Snapshot compressive imaging (SCI) cameras compress high-speed videos or hyperspectral images into measurement frames. However, decoding the data frames from measurement frames is compute-intensive. Existing state-of-the-art decoding algorithms suffer from low decoding quality or heavy running time or both, which are not practical for real-time applications. In this article, we exploit the powerful learning ability of deep neural networks (DNN) and propose a novel tensor fast iterative shrinkage-thresholding algorithm net (Tensor FISTA-Net) as a real-time decoder for SCI cameras.
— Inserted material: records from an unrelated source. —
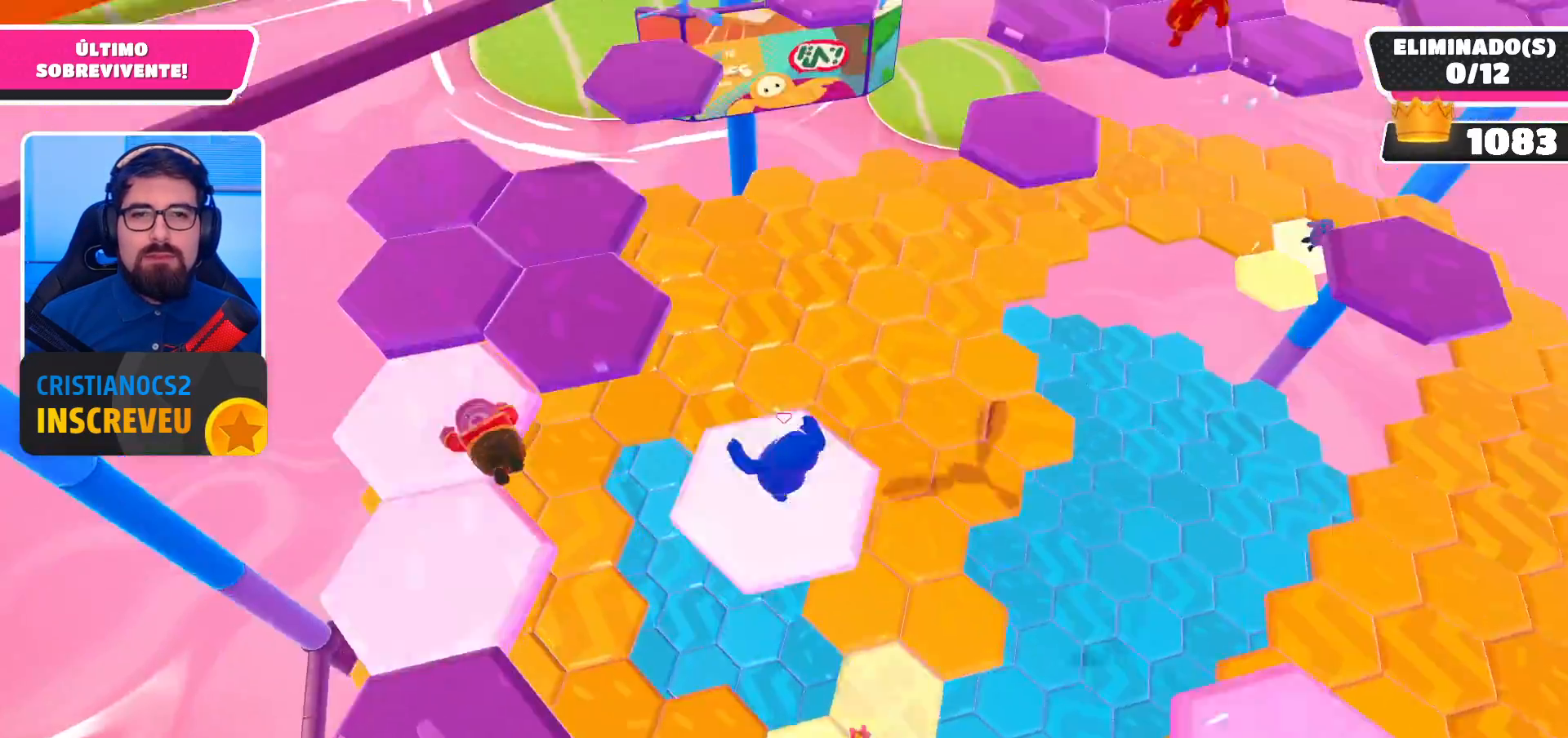
{"buttons": ["A"], "left_stick": "up-left", "right_stick": "center", "events": [[33, "left_stick", "up-left"], [267, "A", "down"]]}
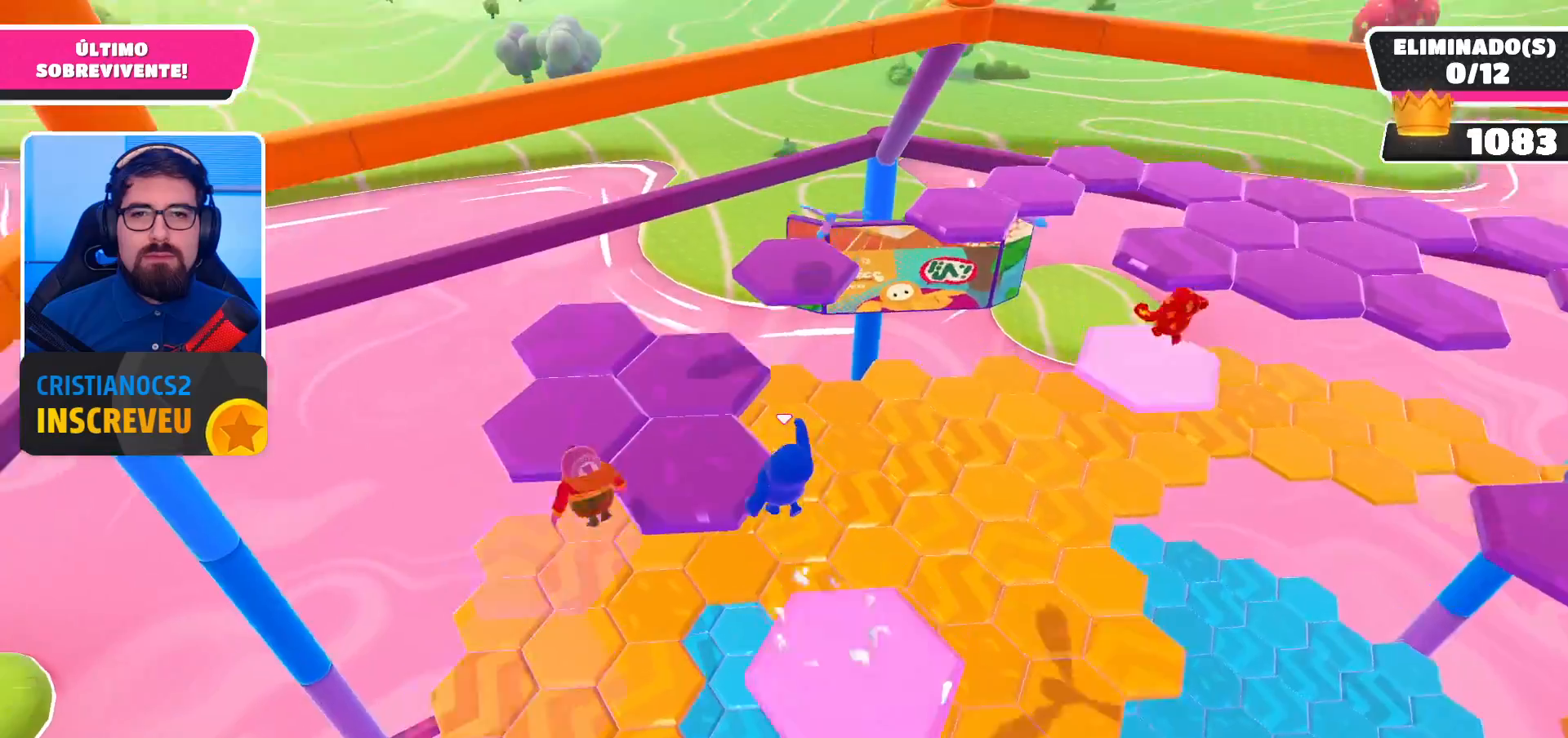
{"buttons": [], "left_stick": "up-left", "right_stick": "center", "events": [[67, "A", "up"], [300, "right_stick", "right"], [467, "right_stick", "center"]]}
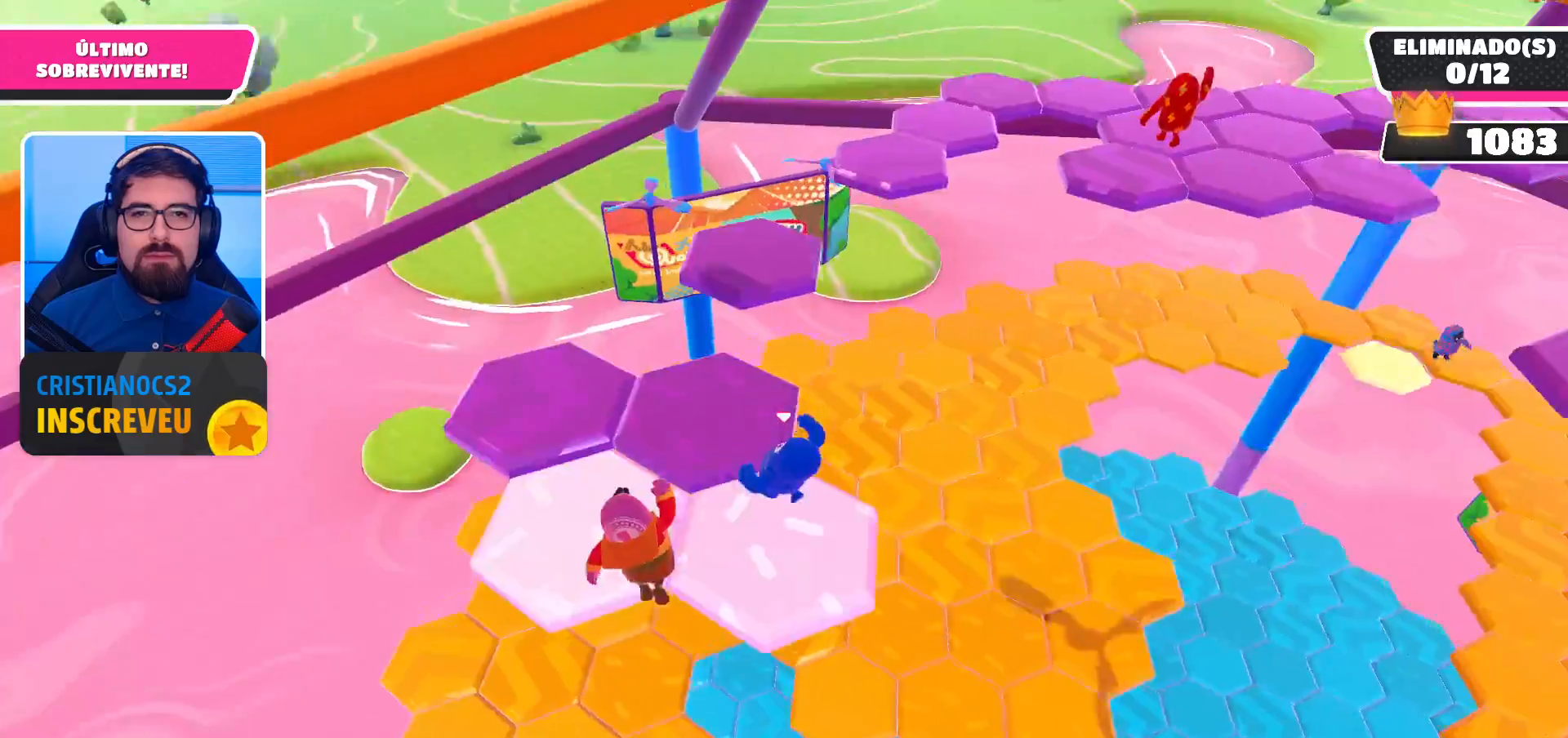
{"buttons": ["A"], "left_stick": "up", "right_stick": "center", "events": [[67, "right_stick", "right"], [133, "right_stick", "center"], [300, "left_stick", "up"], [433, "A", "down"]]}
Since SCI cameras have an accurate physical model, we can trade training time for the decoding time by generating abundant synthetic data and training a decoder on the cloud. Tensor FISTA-Net not only learns a sparse representation of the frames through convolution layers but also reduces the decoding time and memory consumption significantly through tensor operations, which makes Tensor FISTA-Net an appropriate approach for a real-time decoder. Our proposed Tensor FISTA-Net obtains an average PSNR improvement of 0.79-2.84 dB (video images) and 2.61-4.43 dB (hyperspectral images) over the state-of-the-art algorithms, along with more clear and detailed visual results on real SCI datasets, Hammer and Wheel, respectively. Our Tensor FISTA-Net reaches 45 frames per second in video datasets and 70 frames per second in hyperspectral datasets, meeting the real-time requirement. Besides, the trained model occupies only a 12 -MB memory footprint, making it applicable to real-time Internet of Things (IoT) applications.